How "Left" is Peter Harris? Does it Matter?

Peter Harris, the "left wing" half of the Harris/Hooten team canned from Radio NZ is an interesting character.



The Listener of 14.4.01 described him as one of the inner circle of power in the Labour government. He served as an economic advisor to Minister of Finance, Michael
Cullen from 1999 to 2003.

In September 2003, Harris was appointed by Energy Minister Pete Hodgson to the newly formed Electricity Commission. Said Richard Prebble in The Letter of 20.2.06 "Labour in a confused way is moving to regulate utilities. Electricity is now a total mess. The new Electricity Commission is second-guessing Transpower..."

In 2004, Harris headed a new group set up by Michael Cullen to work out proposals to make employers handle their employees Superannuation contributions.

Harris is clearly a very influential man. What is his background?

Peter Harris was born in South Africa and was educated in Rhodesia. He came to NZ in 1973 after being active in student politics in Rhodesia and South Africa.

He became an economics lecturer at Massey University, then joined the Public Service Association as a research Officer in the mid '70s. He also became active in the anti Apartheid movement.

In April 10th,1978 the pro Soviet, Socialist Unity Party published the first of many of Harris's articles in its newspaper, "Tribune" entitled "Do Wage Rises Cause Unemployment?"

In March 1980, Harris returned to what was now Zimbabwe to join an eight member research commission as research officer. The appointment was expected to be for five months. According to the PSA Journal, September 1980, the commission was charged with looking at ways to improve living standards, reduce inequalities, improve conditions of work and repair some of the damage done by years of civil war .

In 1981 Harris wrote an article for the SUP's theoretical journal "Socialist Politics" entitled "Towards the 21st Century".

In 1984-85, Harris was one of several SUP linked figures on the Labour Party's Policy Council. According to the late Bruce Jesson, writing in "Metro" of November 1988, Harris was the "main architect of the alternative economic policy put forward to counter the "Rogernomics" policy of Roger Douglas. Organised by party members Fran Wilde, Helen Clark and Rob Campbell. Presented and supported in the policy council by Ann Hercus, Margaret Wilson, Jim Anderton and Bill Rowling. Its themes were a union-government-employer accord."

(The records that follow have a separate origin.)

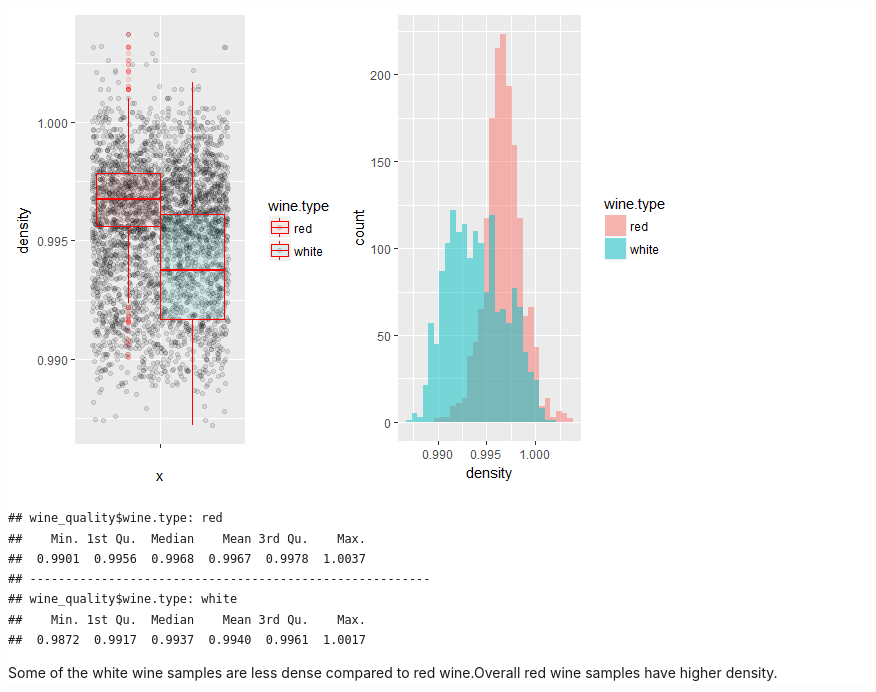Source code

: ![](Project_WineQualityAnalysisVer1.3_files/figure-gfm/density-1.png)

    ## wine_quality$wine.type: red
    ##    Min. 1st Qu.  Median    Mean 3rd Qu.    Max. 
    ##  0.9901  0.9956  0.9968  0.9967  0.9978  1.0037 
    ## -------------------------------------------------------- 
    ## wine_quality$wine.type: white
    ##    Min. 1st Qu.  Median    Mean 3rd Qu.    Max. 
    ##  0.9872  0.9917  0.9937  0.9940  0.9961  1.0017

Some of the white wine samples are less dense compared to red
wine.Overall red wine samples have higher
density.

Harris was still on Labour's Policy Council in the late '80s. In 1988 he penned another article for "Socialist Politics" "Improving the Skills Stock-Who Pays"

In 1989 Harris was quoted in 15th May "Tribune" on the Douglas-Prebble asset selling budget. "An appalling hotch-potch of poor logic, bad economics, commercial naivety, a lack of history and a worse vision for the future". He was at the time an economist for the Council of Trade Unions.

In April 1990 Harris wrote an article in Tribune "The Risks of Privatising a Natural Monopoly" on the privatisation of Telecom.

In February 1991, Harris penned another "Tribune" article on the impending disaster of that season's wool prices.

Another "Tribune" article followed in March on "Ka Awatea".

So close to the SUP was Harris that the rival Communist Party of NZ described him in their "People's Voice" of September 23rd 1991 as an "SUP "fellow traveler".

In the early '90s Harris was heavily involved in the "Workplace Reform" project. This was a reincarnation of the SUP's Accord/Trade Union Compact project of the late 1980s.

In June 1993 Harris spoke at the Peace, Power and Politics conference in Wellington "Economic Sovereignty and the New Right."

In the late '90s Harris was on the CPI Revision Advisory Committee, Foundation for Research, Science and Technology Review Panel, NZ Universities Academic Audit Unit Board and the Trade Union History Project.

In 1999, before leaving the CTU to take up the job with Michael Cullen, Harris sent a clear message when he spoke to the CTU conference. He said "There is potential to engage in implementing the new agenda....These conditions for active and constructive unionism have not been as positive since the election of the first Labour government sixty years ago. In a funny way, that is no coincidence. It was out of the crisis of the depression that a new way forward was found then. It is out of the crisis of ideology and debt that the new way forward will be found now."